● **PROBLEM TO SOLVE**
From the data below, copy each line containing the string "August". Matching is case-sensitive.

● **GIVEN ENTRIES**
········
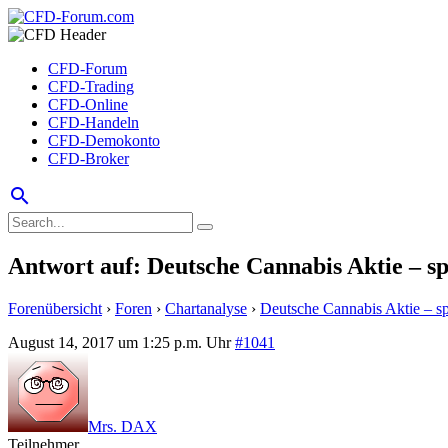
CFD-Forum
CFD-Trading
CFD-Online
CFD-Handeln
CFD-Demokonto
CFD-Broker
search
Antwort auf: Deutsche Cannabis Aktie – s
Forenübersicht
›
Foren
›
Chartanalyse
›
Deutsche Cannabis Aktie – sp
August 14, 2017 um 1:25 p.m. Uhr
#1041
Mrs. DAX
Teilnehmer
········
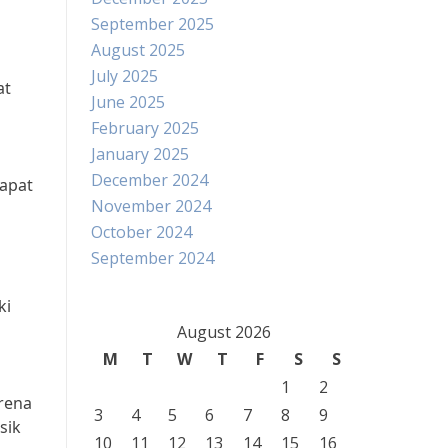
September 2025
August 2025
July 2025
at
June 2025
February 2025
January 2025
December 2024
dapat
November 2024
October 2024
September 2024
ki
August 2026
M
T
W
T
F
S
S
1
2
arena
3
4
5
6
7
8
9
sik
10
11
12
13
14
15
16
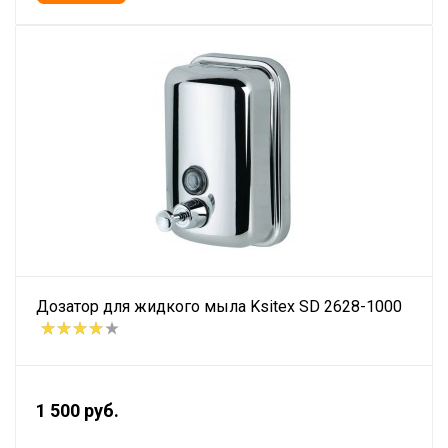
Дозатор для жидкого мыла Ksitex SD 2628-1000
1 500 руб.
········
● **RESPONSE AREA**
August 14, 2017 um 1:25 p.m. Uhr
August 2025
August 2026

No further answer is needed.